The Virtual Environment
I made the environment visuals in Unity, using purely procedural objects + animations. Most of it is reliant on some kind of noise function (I believe Simplex) for its behavior. So, the cube pillars raise in height based on noise, and the streamers follow a similar velocity field generated by noise. The Ocean generation is a little less intuitive, but it’s got to do with taking frequency content of actual observed ocean waves and replicating that through an inverse Fourier transform. The fog effects in the first piece are done using a ray-marching algorithm in a voxel field, which is capable of simulating light scattering from the various light sources. A good Vive experience requires that you render at 90+ fps, which means that performance has to be taken into heavy consideration, to avoid nausea. I was running this on a beefy GTX 1080 though.
3D Video
The performers are captured in a 360 camera rig covered by green screen, all facing inwards. Camera footage is keyed out and stitched together through an algorithm which approximates the depth of each pixel based on stereo correspondences. Using this, a volumetric field of color voxels is computed for each frame. This is further processed into triangle mesh, cleaned up, and then streamed from disk by a custom native Unity plugin which loads the data into a Mesh Renderer. The video data for each of the 3 performers totals up to around 30GB in disk space, more or less. Technical detail: a fairly capable SSD is required to stream this data in real time without lag.
Spatial Audio
The virtual environments were designed with spatial audio in mind, so each of the environments had an accompanying 3D audio mix, complete with moving point sources and ambisonic audio providing some reverb effects coming from the “horizon” (Ambisonic audio is basically a way to store a representation of audio from all different directions. It uses something called Spherical Harmonics. Youtube 360 videos now support first-order ambisonic audio. This is sort of analogous to linear x-y functions, compared to second order quadratic functions). (Tangentially, Spherical Harmonics are also used in real-time global illumination techniques, to store light contribution unto a single point from all different directions.) The spatial audio was imported and then animated in position inside of Unity, using the Google Spatial Audio SDK.

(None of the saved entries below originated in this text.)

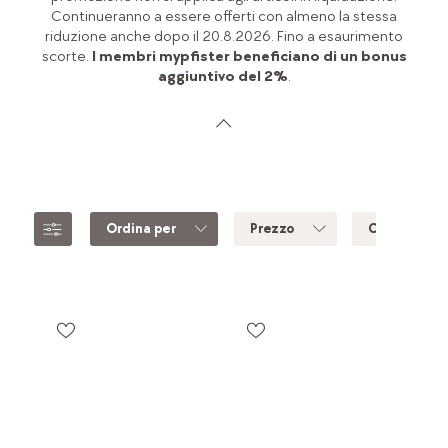
Continueranno a essere offerti con almeno la stessa
riduzione anche dopo il 20.8.2026. Fino a esaurimento
scorte.
I membri mypfister beneficiano di un bonus
aggiuntivo del 2%
.
Ordina per
Prezzo
Colore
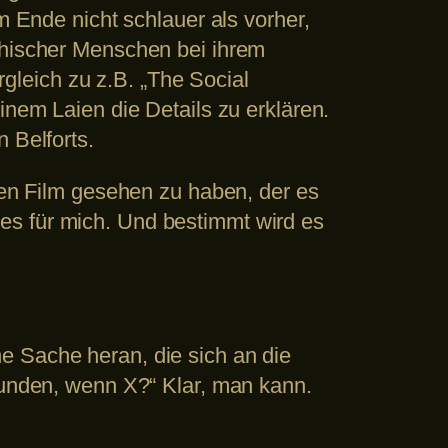
m Ende nicht schlauer als vorher,
thischer Menschen bei ihrem
leich zu z.B. „The Social
inem Laien die Details zu erklären.
 Belforts.
hten Film gesehen zu haben, der es
es für mich. Und bestimmt wird es
e Sache heran, die sich an die
efunden, wenn X?“ Klar, man kann.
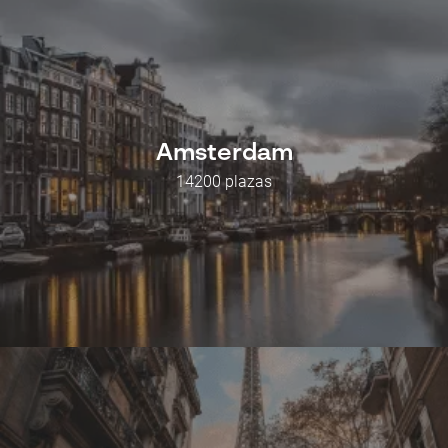
Amsterdam
14200 plazas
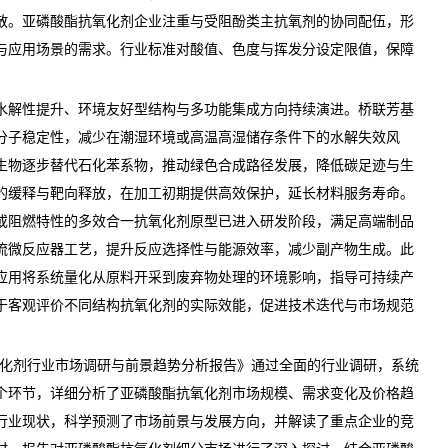
散。
亚磷酸酯抗氧化剂
企业
注重与受阻酚类主抗氧剂的协同配伍，形
与应用场景的需求。行业标准对酸值、色度与挥发分设定限值，保障
水解性提升、环境友好型结构与多功能集成方向持续演进。桥联芳基
分子稳定性，减少在潮湿环境或高温高湿储存条件下的水解失效风
生物逐步替代石化苯系物，推动绿色合成路径发展，降低碳足迹与生
的缓释与靶向释放，在加工初期提供高效保护，延长材料服务寿命。
或阻燃特性的多效合一抗氧化剂原型已进入研发阶段，满足高端制品
流微反应器工艺，提升反应选择性与能源效率，减少副产物生成。此
的应用将系统量化从原料开采到废弃物处理的环境影响，指导可持续产
于客观评价不同结构抗氧化剂的实际效能，促进技术迭代与市场规范
酯抗氧化剂行业市场调研与前景趋势分析报告
》通过全面的行业调研，系统
个环节，详细分析了亚磷酸酯抗氧化剂市场规模、需求变化及
价格
趋
行业现状，科学预测了市场前景与发展方向，并解读了重点企业的
竞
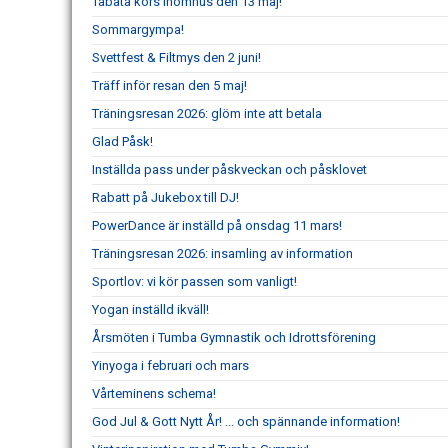
Tabata körs inomhus den 13 maj!
Sommargympa!
Svettfest & Filtmys den 2 juni!
Träff inför resan den 5 maj!
Träningsresan 2026: glöm inte att betala
Glad Påsk!
Inställda pass under påskveckan och påsklovet
Rabatt på Jukebox till DJ!
PowerDance är inställd på onsdag 11 mars!
Träningsresan 2026: insamling av information
Sportlov: vi kör passen som vanligt!
Yogan inställd ikväll!
Årsmöten i Tumba Gymnastik och Idrottsförening
Yinyoga i februari och mars
Vårteminens schema!
God Jul & Gott Nytt År! ... och spännande information!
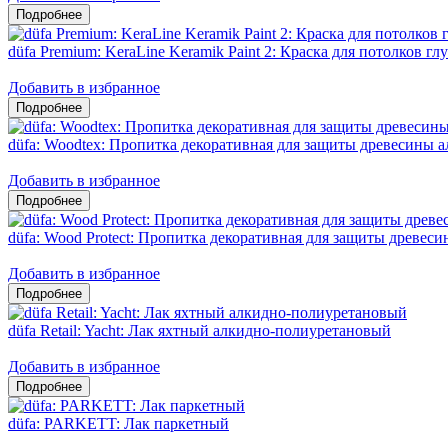
düfa Premium: KeraLine Keramik Paint 2: Краска для потолков гл
Добавить в избранное
düfa: Woodtex: Пропитка декоративная для защиты древесины 
Добавить в избранное
düfa: Wood Protect: Пропитка декоративная для защиты древес
Добавить в избранное
düfa Retail: Yacht: Лак яхтный алкидно-полиуретановый
Добавить в избранное
düfa: PARKETT: Лак паркетный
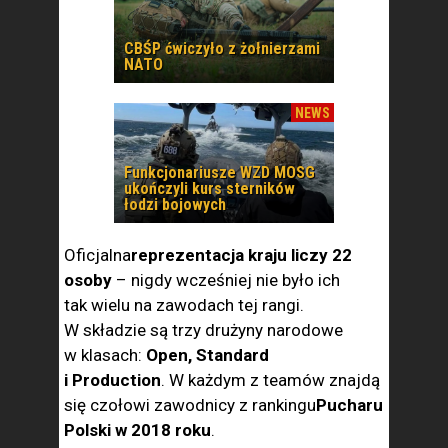
CBŚP ćwiczyło z żołnierzami
NATO
NEWS
Funkcjonariusze WZD MOSG
ukończyli kurs sterników
łodzi bojowych
Oficjalna
reprezentacja kraju liczy 22
osoby
– nigdy wcześniej nie było ich
tak wielu na zawodach tej rangi.
W składzie są trzy drużyny narodowe
w klasach:
Open, Standard
i Production
. W każdym z teamów znajdą
się czołowi zawodnicy z rankingu
Pucharu
Polski w 2018 roku
.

Live performance, and Interaction
In the live show, the singer is wearing a motion sensor on her hand. This essentially tracks changes in Pitch/Yaw/Roll. This data is being fed into the post-processing effects on the dancer/violinist videos, in the form of video trails (motion blur-y thing) and a general vertical blur (the stuff that kind of looks like J.J. Abrams anamorphic lens flare). We also used the Pitch/Roll data to pan the sound left/right/front/back around the venue that we performed in. That’s done through a fairly complex Max/MSP patch, sending values via OSC to both the audio set in Ableton, and the video set in Resolume.
I think that’s it. Overall a ton of cool effects and techniques, and a healthy venture into the possibilities of VR-designed music experiences. Wish I worked on it for longer.